Leaving every picture out, repeat all of the entries below exactly.

++++++++++++++++++++

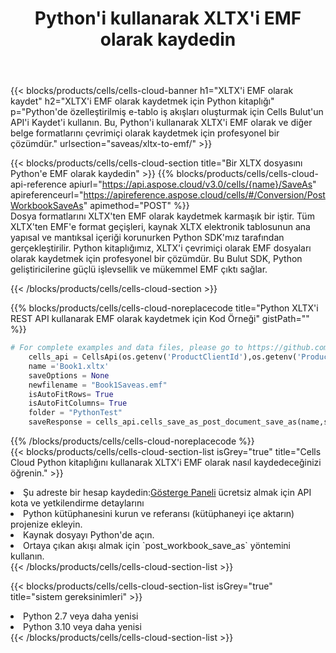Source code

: ﻿---
title:  Python'i kullanarak XLTX'i EMF olarak kaydedin
description:  XLTX formatındaki dosyayı EMF formatındaki dosya olarak kaydetmek için Python için Aspose.Cells Cloud SDK'yı kullanma.
kwords: Excel, Save XLTX as EMF, REST, Python
howto: How to save XLTX as EMF using Aspose.Cells Cloud Python library.
---
{{< blocks/products/cells/cells-cloud-banner h1="XLTX\'i EMF olarak kaydet" h2="XLTX\'i EMF olarak kaydetmek için Python kitaplığı" p="Python\'de özelleştirilmiş e-tablo iş akışları oluşturmak için Cells Bulut\'un API\'i Kaydet\'i kullanın. Bu, Python\'i kullanarak XLTX\'i EMF olarak ve diğer belge formatlarını çevrimiçi olarak kaydetmek için profesyonel bir çözümdür." urlsection="saveas/xltx-to-emf/" >}}

{{< blocks/products/cells/cells-cloud-section title="Bir XLTX dosyasını Python\'e EMF olarak kaydedin" >}}
{{% blocks/products/cells/cells-cloud-api-reference apiurl="https://api.aspose.cloud/v3.0/cells/{name}/SaveAs" apireferenceurl="https://apireference.aspose.cloud/cells/#/Conversion/PostWorkbookSaveAs" apimethod="POST" %}}
<br/>
Dosya formatlarını XLTX'ten EMF olarak kaydetmek karmaşık bir iştir. Tüm XLTX'ten EMF'e format geçişleri, kaynak XLTX elektronik tablosunun ana yapısal ve mantıksal içeriği korunurken Python SDK'mız tarafından gerçekleştirilir. Python kitaplığımız, XLTX'i çevrimiçi olarak EMF dosyaları olarak kaydetmek için profesyonel bir çözümdür. Bu Bulut SDK, Python geliştiricilerine güçlü işlevsellik ve mükemmel EMF çıktı sağlar.

{{< /blocks/products/cells/cells-cloud-section >}}

{{% blocks/products/cells/cells-cloud-noreplacecode title="Python XLTX\'i REST API kullanarak EMF olarak kaydetmek için Kod Örneği" gistPath="" %}}
  
```python
# For complete examples and data files, please go to https://github.com/aspose-cells-cloud/aspose-cells-cloud-python/
    cells_api = CellsApi(os.getenv('ProductClientId'),os.getenv('ProductClientSecret'))
    name ='Book1.xltx'    
    saveOptions = None
    newfilename = "Book1Saveas.emf"
    isAutoFitRows= True
    isAutoFitColumns= True
    folder = "PythonTest"
    saveResponse = cells_api.cells_save_as_post_document_save_as(name,save_options=saveOptions, newfilename=(folder +'/' + newfilename),folder=folder)
```
  
{{% /blocks/products/cells/cells-cloud-noreplacecode %}}
<br/>
{{< blocks/products/cells/cells-cloud-section-list isGrey="true" title="Cells Cloud Python kitaplığını kullanarak XLTX\'i EMF olarak nasıl kaydedeceğinizi öğrenin." >}}
<li> Şu adreste bir hesap kaydedin:<a href="https://dashboard.aspose.cloud/">Gösterge Paneli</a> ücretsiz almak için API kota ve yetkilendirme detaylarını</li>
<li>Python kütüphanesini kurun ve referansı (kütüphaneyi içe aktarın) projenize ekleyin.</li>
<li>Kaynak dosyayı Python'de açın.</li>
<li>Ortaya çıkan akışı almak için `post_workbook_save_as` yöntemini kullanın.</li>
{{< /blocks/products/cells/cells-cloud-section-list >}}

{{< blocks/products/cells/cells-cloud-section-list isGrey="true" title="sistem gereksinimleri" >}}
<li>Python 2.7 veya daha yenisi</li>
<li>Python 3.10 veya daha yenisi</li>
{{< /blocks/products/cells/cells-cloud-section-list >}}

++++++++++++++++++++

#### [Output of the task]
Source code

: ﻿---
title:  Python'i kullanarak XLTX'i EMF olarak kaydedin
description:  XLTX formatındaki dosyayı EMF formatındaki dosya olarak kaydetmek için Python için Aspose.Cells Cloud SDK'yı kullanma.
kwords: Excel, Save XLTX as EMF, REST, Python
howto: How to save XLTX as EMF using Aspose.Cells Cloud Python library.
---
{{< blocks/products/cells/cells-cloud-banner h1="XLTX\'i EMF olarak kaydet" h2="XLTX\'i EMF olarak kaydetmek için Python kitaplığı" p="Python\'de özelleştirilmiş e-tablo iş akışları oluşturmak için Cells Bulut\'un API\'i Kaydet\'i kullanın. Bu, Python\'i kullanarak XLTX\'i EMF olarak ve diğer belge formatlarını çevrimiçi olarak kaydetmek için profesyonel bir çözümdür." urlsection="saveas/xltx-to-emf/" >}}

{{< blocks/products/cells/cells-cloud-section title="Bir XLTX dosyasını Python\'e EMF olarak kaydedin" >}}
{{% blocks/products/cells/cells-cloud-api-reference apiurl="https://api.aspose.cloud/v3.0/cells/{name}/SaveAs" apireferenceurl="https://apireference.aspose.cloud/cells/#/Conversion/PostWorkbookSaveAs" apimethod="POST" %}}
<br/>
Dosya formatlarını XLTX'ten EMF olarak kaydetmek karmaşık bir iştir. Tüm XLTX'ten EMF'e format geçişleri, kaynak XLTX elektronik tablosunun ana yapısal ve mantıksal içeriği korunurken Python SDK'mız tarafından gerçekleştirilir. Python kitaplığımız, XLTX'i çevrimiçi olarak EMF dosyaları olarak kaydetmek için profesyonel bir çözümdür. Bu Bulut SDK, Python geliştiricilerine güçlü işlevsellik ve mükemmel EMF çıktı sağlar.

{{< /blocks/products/cells/cells-cloud-section >}}

{{% blocks/products/cells/cells-cloud-noreplacecode title="Python XLTX\'i REST API kullanarak EMF olarak kaydetmek için Kod Örneği" gistPath="" %}}
  
```python
# For complete examples and data files, please go to https://github.com/aspose-cells-cloud/aspose-cells-cloud-python/
    cells_api = CellsApi(os.getenv('ProductClientId'),os.getenv('ProductClientSecret'))
    name ='Book1.xltx'    
    saveOptions = None
    newfilename = "Book1Saveas.emf"
    isAutoFitRows= True
    isAutoFitColumns= True
    folder = "PythonTest"
    saveResponse = cells_api.cells_save_as_post_document_save_as(name,save_options=saveOptions, newfilename=(folder +'/' + newfilename),folder=folder)
```
  
{{% /blocks/products/cells/cells-cloud-noreplacecode %}}
<br/>
{{< blocks/products/cells/cells-cloud-section-list isGrey="true" title="Cells Cloud Python kitaplığını kullanarak XLTX\'i EMF olarak nasıl kaydedeceğinizi öğrenin." >}}
<li> Şu adreste bir hesap kaydedin:<a href="https://dashboard.aspose.cloud/">Gösterge Paneli</a> ücretsiz almak için API kota ve yetkilendirme detaylarını</li>
<li>Python kütüphanesini kurun ve referansı (kütüphaneyi içe aktarın) projenize ekleyin.</li>
<li>Kaynak dosyayı Python'de açın.</li>
<li>Ortaya çıkan akışı almak için `post_workbook_save_as` yöntemini kullanın.</li>
{{< /blocks/products/cells/cells-cloud-section-list >}}

{{< blocks/products/cells/cells-cloud-section-list isGrey="true" title="sistem gereksinimleri" >}}
<li>Python 2.7 veya daha yenisi</li>
<li>Python 3.10 veya daha yenisi</li>
{{< /blocks/products/cells/cells-cloud-section-list >}}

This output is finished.